Les chercheurs parrainés par la National Sleep Foundation aux États-Unis ont constaté que l'un des quatre pilotes et les machinistes, par leur propre autorisés à souffrir de somnolence, ce qui affecte la performance de leur travail au moins une fois par semaine. Cette somnolence au travail est un problème de sécurité grave dans l'un des cinq pilotes et de crash l'un des six pilotes et conducteurs de camions. "La possibilité d'erreur dans ces professions est extrêmement faible», explique David Cloud, directeur général de la National Sleep Foundation, dans un communiqué de nouvelles.
Somnolence au travail
Dans une enquête de 2012 "Sleep in America" a été suivi par 202 pilotes, 203 pilotes, 180 travailleurs du transport ferroviaire, 210 chauffeurs d'autobus, taxi, limousine, et un groupe de 292 travailleurs non-transport de contrôle
Dans l'ensemble, l'étude a montré que les travailleurs des transports de la carotide sont trois fois plus susceptibles de signaler des problèmes dans l'exécution des travaux, et le sommeil moyenne quotidienne d'environ 45 minutes de moins que leurs collègues non somnolents.
Beaucoup de travailleurs disent que leur horaire de travail contribue aux troubles du sommeil et la somnolence au travail, et les chercheurs sont d'accord avec eux. "Les travailleurs des transports éprouver des différences considérables dans les jours où ils travaillent, et ils ont des quantités différentes de temps libre entre les quarts de travail," explique Patrick Sherry, Ph.D., professeur de l'Institut du transport intermodal à l'Université de Denver. "Cela rend difficile pour ces travailleurs de maintenir un horaire régulier de sommeil / éveil, ce qui rend à son tour, il est difficile pour eux de maintenir la vigilance sur le travail."
Par exemple, près de la moitié des opérateurs de trains et plus d'un tiers des conducteurs disent que leur horaire de travail actuel ne leur laisse pas assez de temps pour dormir, contre un quart des travailleurs non-transport. Si ils ont été donnés une heure de repos entre les quarts, plus de la moitié des pilotes et des opérateurs ferroviaires dit que ce serait utiliser pour dormir.
Slumber ne suffit pas
Peut-être pour compenser le manque de sommeil la nuit, somnolant travailleurs des transports sont plus susceptibles que les autres.
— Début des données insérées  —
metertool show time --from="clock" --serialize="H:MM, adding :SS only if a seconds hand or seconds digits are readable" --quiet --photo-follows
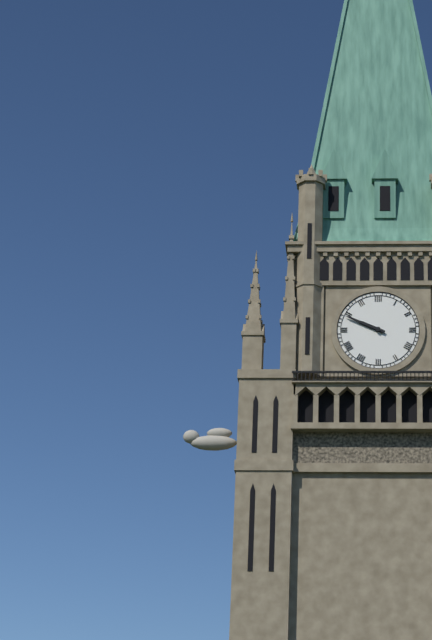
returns 9:49
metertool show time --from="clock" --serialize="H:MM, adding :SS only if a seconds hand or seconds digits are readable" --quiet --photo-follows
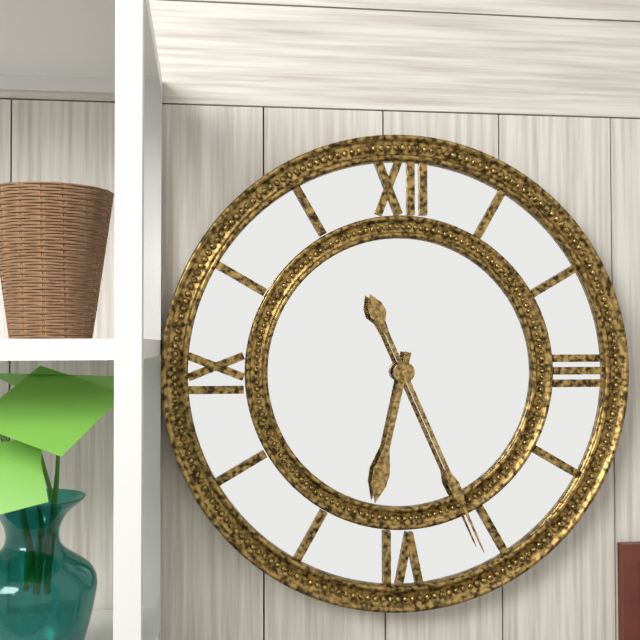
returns 6:26
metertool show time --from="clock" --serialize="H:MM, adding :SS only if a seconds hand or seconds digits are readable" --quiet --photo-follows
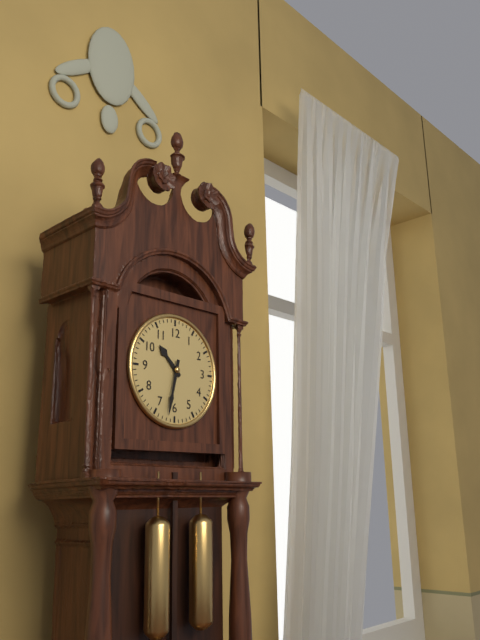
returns 10:32
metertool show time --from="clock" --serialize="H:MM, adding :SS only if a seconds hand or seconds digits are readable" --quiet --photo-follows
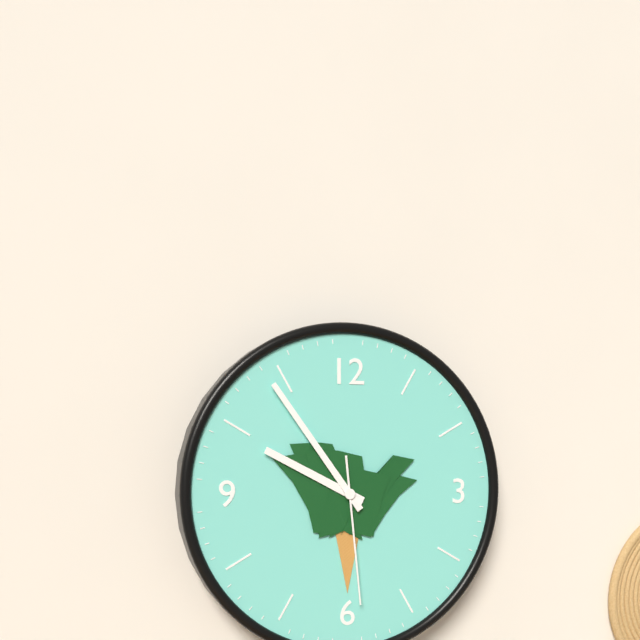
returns 9:54:29
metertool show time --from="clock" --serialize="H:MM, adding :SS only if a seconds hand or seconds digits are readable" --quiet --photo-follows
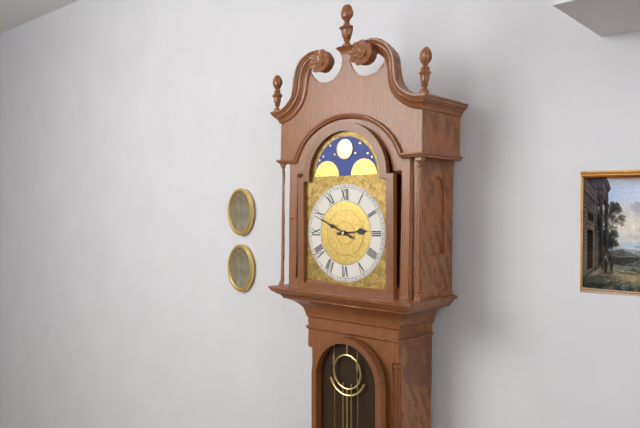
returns 2:49
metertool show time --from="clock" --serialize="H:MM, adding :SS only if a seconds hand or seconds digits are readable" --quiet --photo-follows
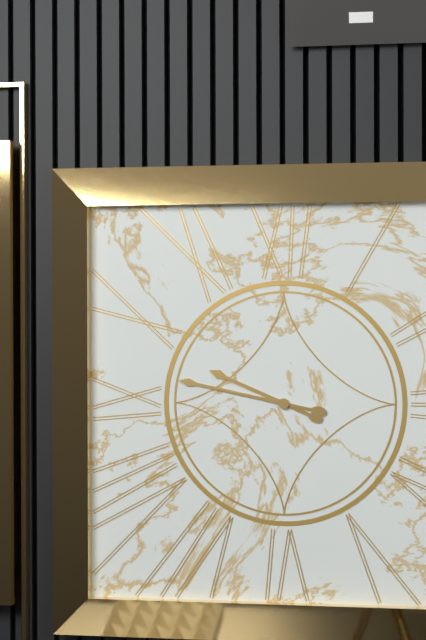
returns 9:47
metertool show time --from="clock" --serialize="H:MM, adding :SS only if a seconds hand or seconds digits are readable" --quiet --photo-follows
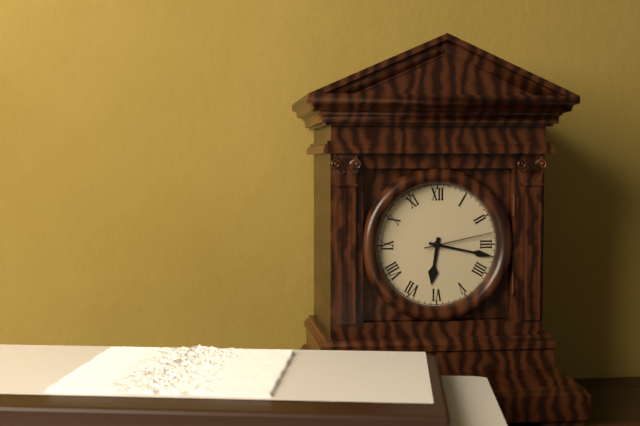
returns 6:17:13
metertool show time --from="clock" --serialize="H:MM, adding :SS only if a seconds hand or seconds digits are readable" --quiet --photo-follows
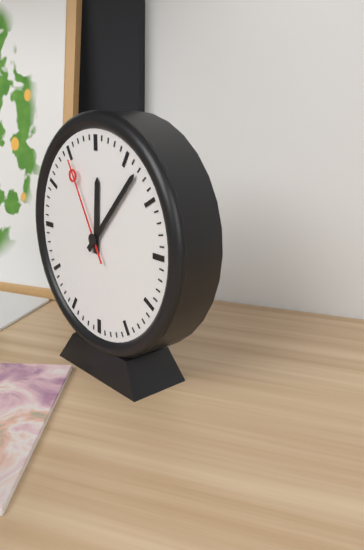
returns 12:07:55
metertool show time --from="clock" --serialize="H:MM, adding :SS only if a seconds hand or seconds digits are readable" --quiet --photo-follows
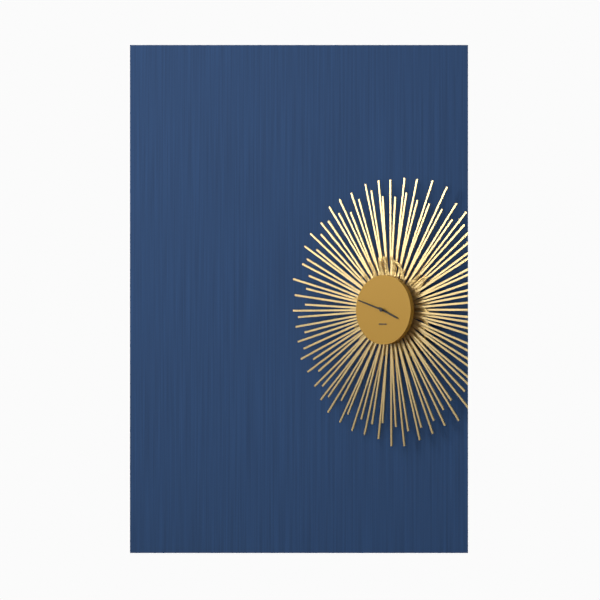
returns 3:48
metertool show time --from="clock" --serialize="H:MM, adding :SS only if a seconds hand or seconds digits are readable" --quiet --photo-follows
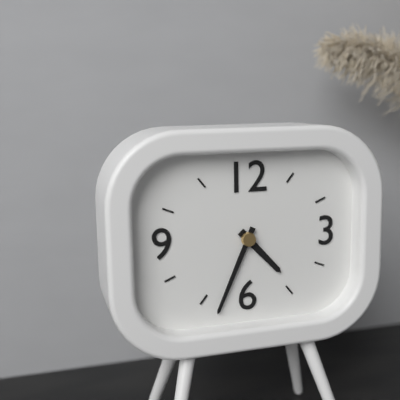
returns 4:34
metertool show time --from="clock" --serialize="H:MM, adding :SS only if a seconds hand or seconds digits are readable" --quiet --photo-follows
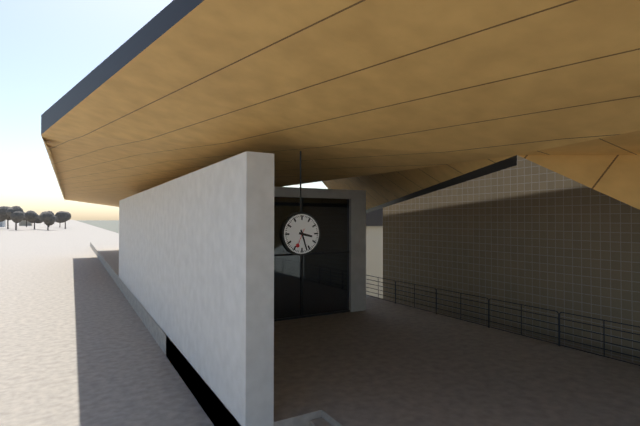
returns 3:27
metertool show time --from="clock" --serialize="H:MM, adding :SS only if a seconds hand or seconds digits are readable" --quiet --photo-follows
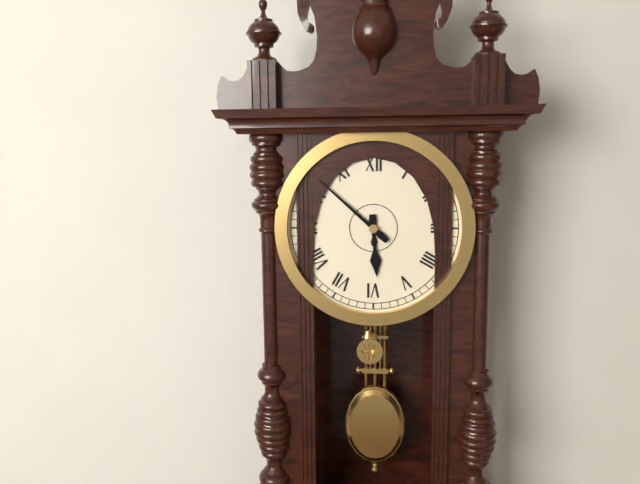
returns 5:52
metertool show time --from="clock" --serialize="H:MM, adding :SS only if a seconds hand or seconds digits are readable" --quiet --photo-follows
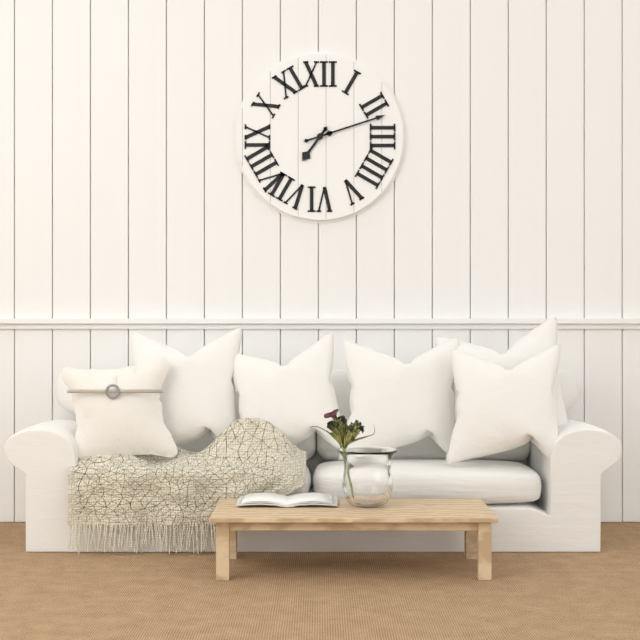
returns 7:12
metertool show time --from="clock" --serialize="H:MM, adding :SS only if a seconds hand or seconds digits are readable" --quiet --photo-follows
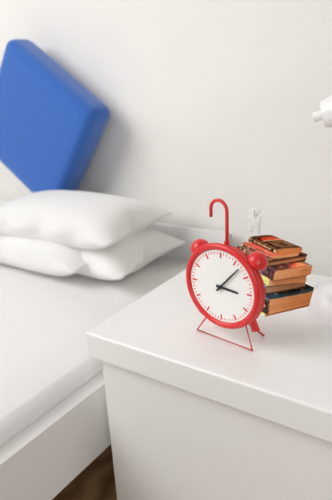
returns 3:07
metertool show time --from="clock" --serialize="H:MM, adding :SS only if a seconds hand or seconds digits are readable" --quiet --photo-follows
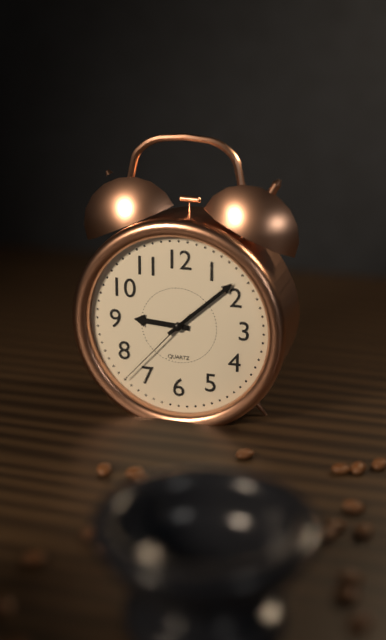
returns 9:08:37
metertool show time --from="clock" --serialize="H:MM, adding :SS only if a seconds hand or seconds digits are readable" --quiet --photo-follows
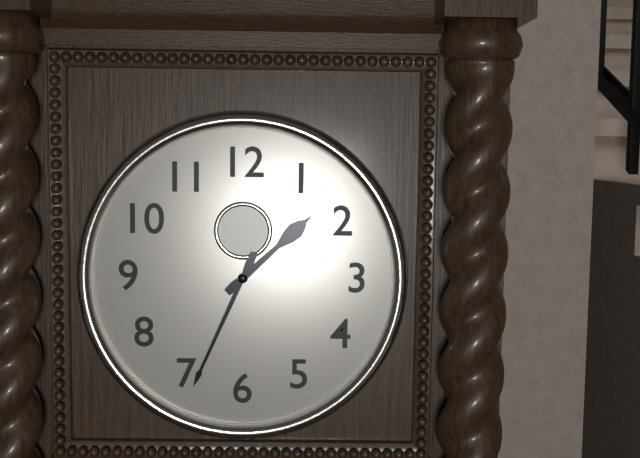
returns 1:34
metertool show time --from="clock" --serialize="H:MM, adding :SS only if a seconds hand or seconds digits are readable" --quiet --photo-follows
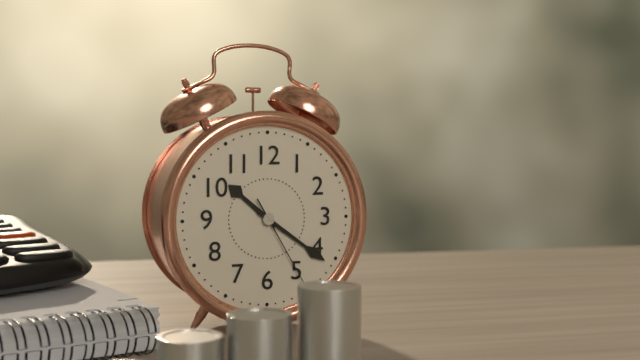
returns 10:21:25
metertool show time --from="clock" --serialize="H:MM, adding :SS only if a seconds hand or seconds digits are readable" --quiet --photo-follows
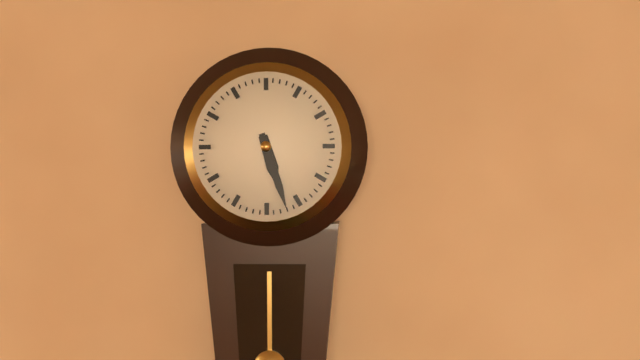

L'enquête a montré que plus de la moitié des pilotes et les pilotes somnoler au moins une fois par quart de travail, comparativement à seulement environ un quart des autres travailleurs.
"Nous avons constaté que, bien que les pilotes sont ciblées spécifiquement sur le fait que ils se sont répandus, un des 10 peut encore être appelé endormi". "Cette situation est inacceptable. Qui d'entre nous veut avoir une chance sur 10 chances que voler un avion avec un pilote endormi?», Demande l'explorateur Capitaine Edward Edens, Ph.D., de l'Institut de recherche Walter Reed Army.
Les chercheurs disent que les employeurs devraient faire plus d'efforts dans la conception des horaires de travail / loisirs qui favorisent un sommeil sain et minimiser l'impact sur les employés évolution des horaires irréguliers.